___ Given data

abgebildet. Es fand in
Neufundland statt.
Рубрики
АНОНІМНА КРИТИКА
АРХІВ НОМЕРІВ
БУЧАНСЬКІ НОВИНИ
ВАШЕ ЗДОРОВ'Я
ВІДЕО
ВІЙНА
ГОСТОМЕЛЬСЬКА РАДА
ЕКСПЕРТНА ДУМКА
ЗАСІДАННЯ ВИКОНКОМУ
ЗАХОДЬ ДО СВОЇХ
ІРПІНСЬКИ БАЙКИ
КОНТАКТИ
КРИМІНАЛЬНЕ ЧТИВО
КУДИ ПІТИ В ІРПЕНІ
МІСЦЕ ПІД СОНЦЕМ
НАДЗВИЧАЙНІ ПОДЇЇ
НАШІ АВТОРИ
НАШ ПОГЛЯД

______
___ Given data

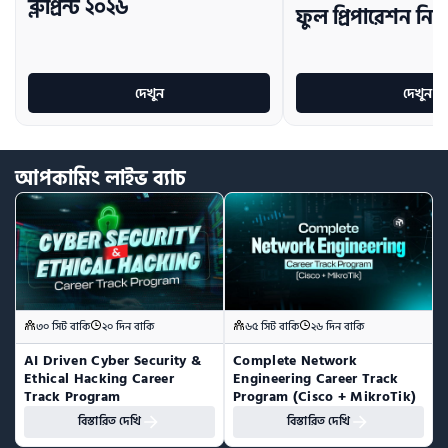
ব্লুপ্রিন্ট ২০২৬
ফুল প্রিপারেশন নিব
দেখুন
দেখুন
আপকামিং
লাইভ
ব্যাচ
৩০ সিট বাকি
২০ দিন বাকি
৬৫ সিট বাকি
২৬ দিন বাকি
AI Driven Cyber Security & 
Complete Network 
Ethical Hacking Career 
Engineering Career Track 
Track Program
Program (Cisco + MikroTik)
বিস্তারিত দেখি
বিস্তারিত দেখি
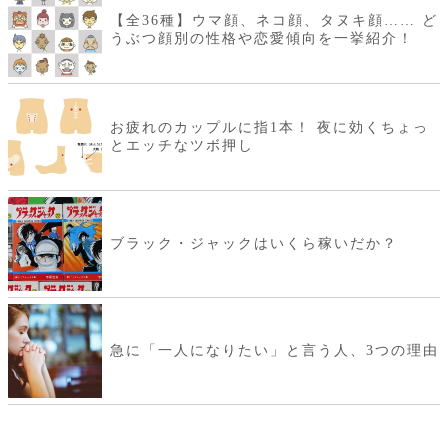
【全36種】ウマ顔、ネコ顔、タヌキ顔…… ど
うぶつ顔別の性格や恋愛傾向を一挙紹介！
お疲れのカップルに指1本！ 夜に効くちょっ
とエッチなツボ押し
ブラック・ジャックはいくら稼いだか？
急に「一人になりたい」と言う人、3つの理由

______

What you should do
Check the listing above for lines containing the string "Track", and copy each one.

Answer to this exercise
Engineering Career Track 
Track Program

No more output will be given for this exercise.